Assigned task
The output is the lines below from the one with "[229,521,255,530] click ->" through the one with "[438,573,464,582] click ->", both included, printed exactly and with no other line.

Data under study
↓↓↓
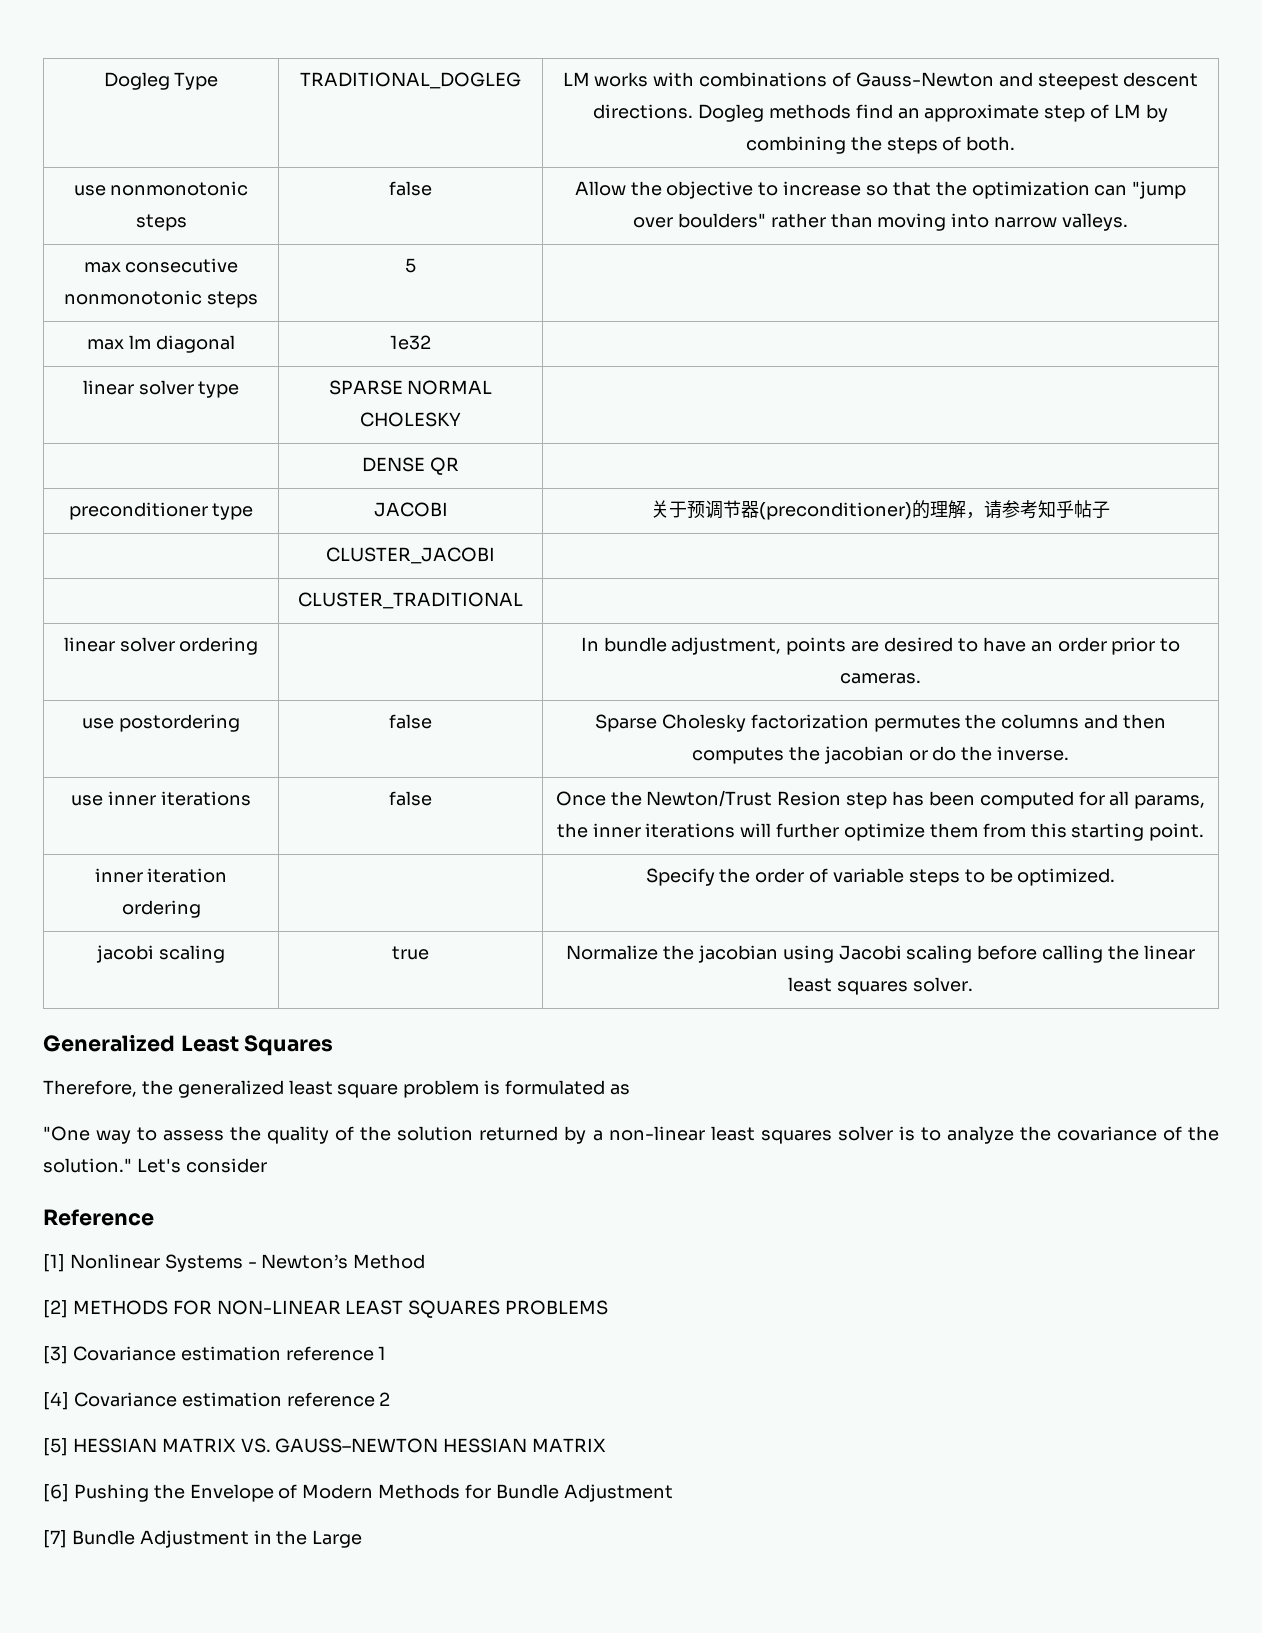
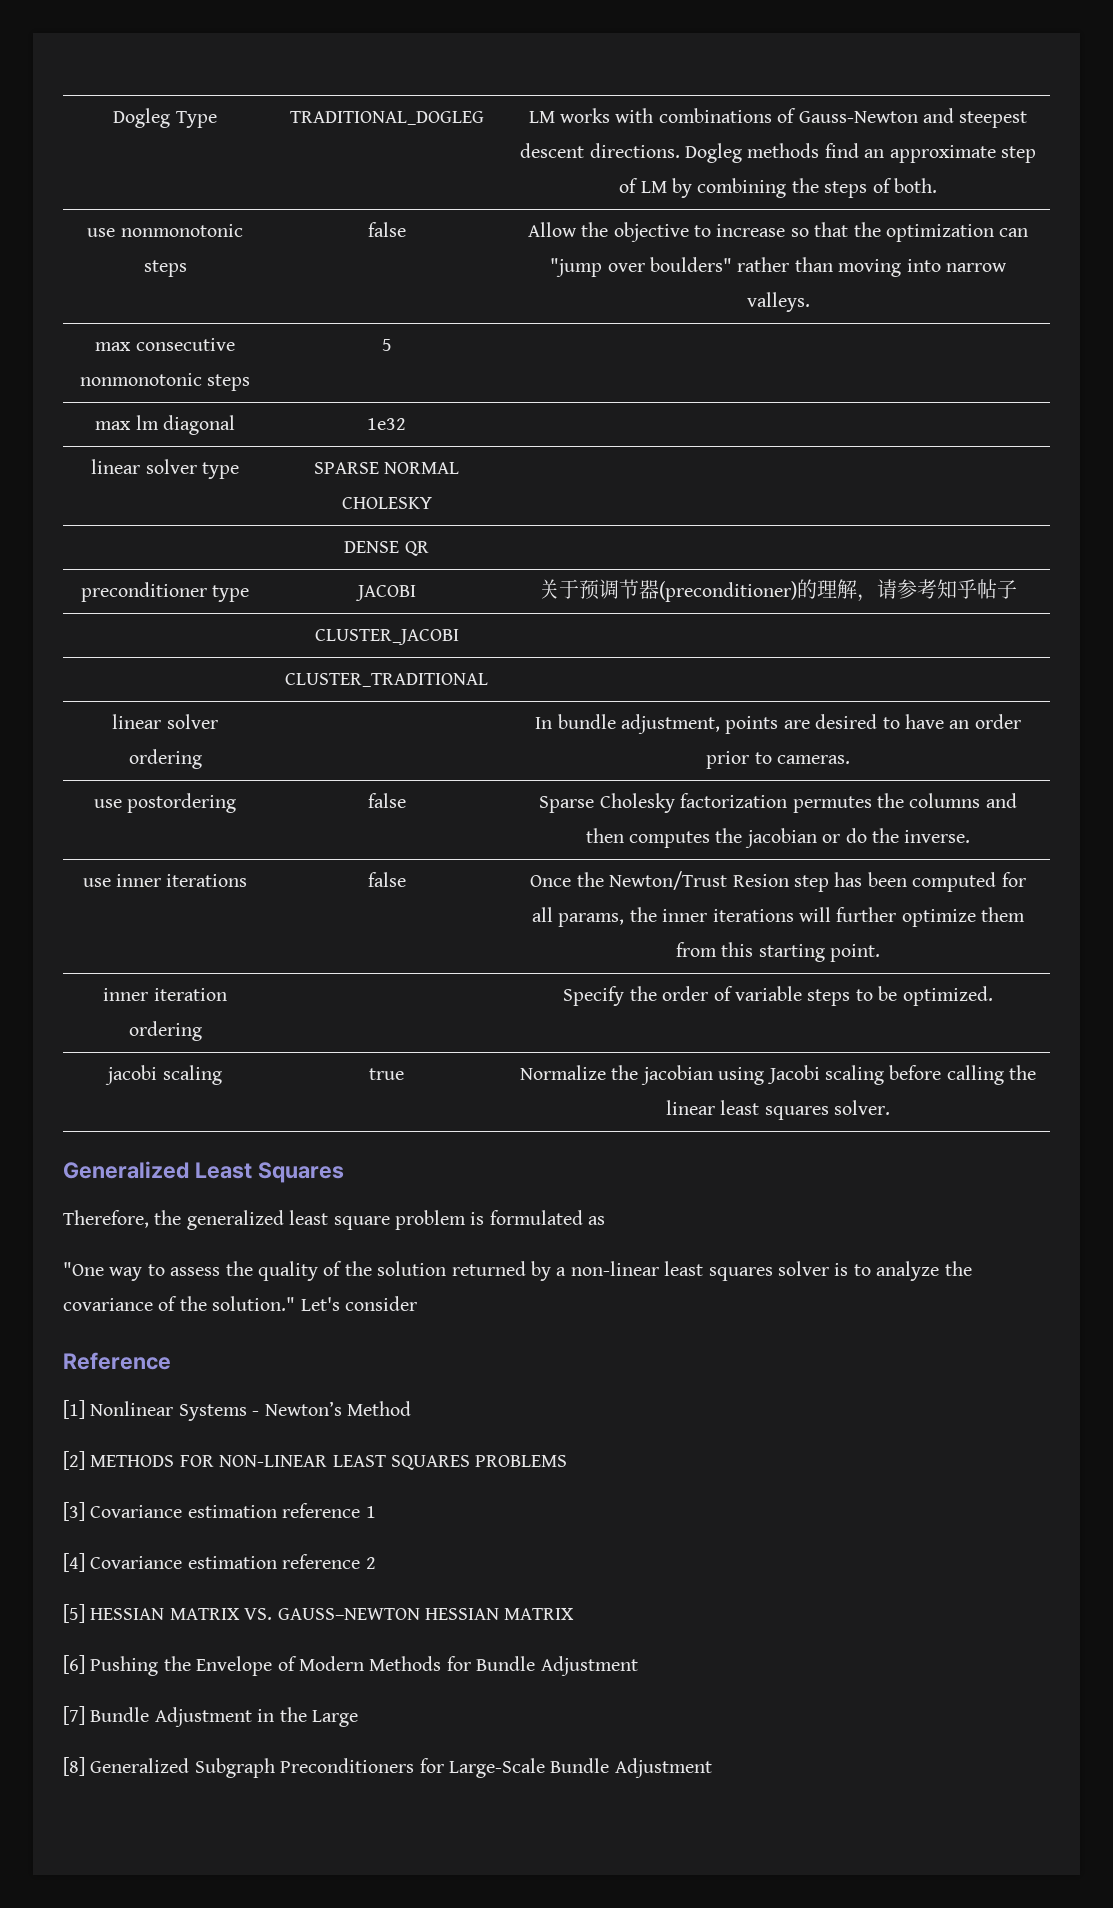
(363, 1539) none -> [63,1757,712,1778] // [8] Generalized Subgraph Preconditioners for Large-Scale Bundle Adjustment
↑↑↑
↓↓↓
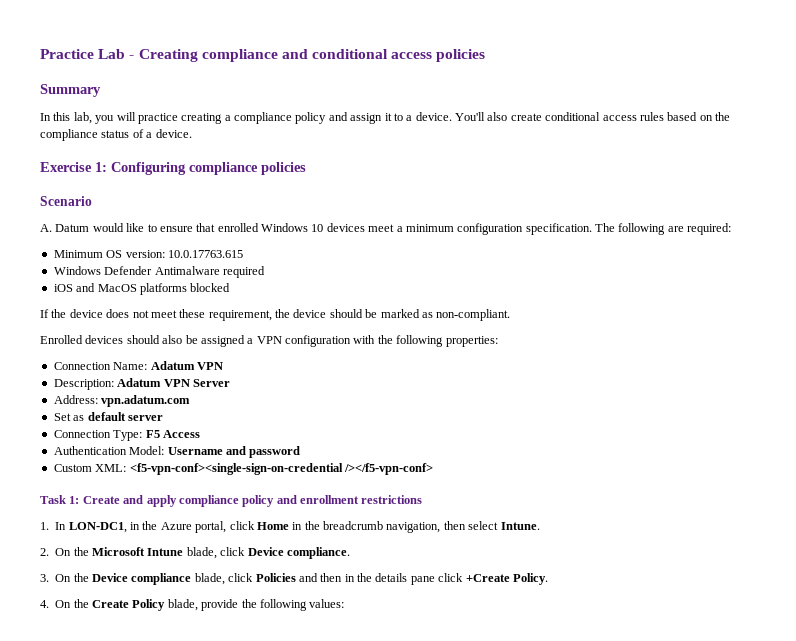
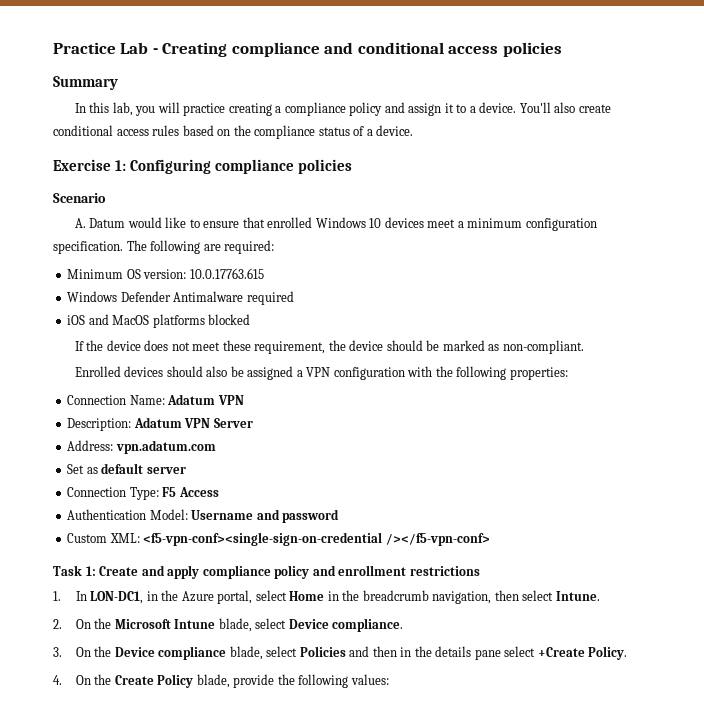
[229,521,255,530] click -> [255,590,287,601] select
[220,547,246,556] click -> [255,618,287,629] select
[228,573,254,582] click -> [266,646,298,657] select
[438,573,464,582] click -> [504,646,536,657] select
↑↑↑
Solution to the problem
[229,521,255,530] click -> [255,590,287,601] select
[220,547,246,556] click -> [255,618,287,629] select
[228,573,254,582] click -> [266,646,298,657] select
[438,573,464,582] click -> [504,646,536,657] select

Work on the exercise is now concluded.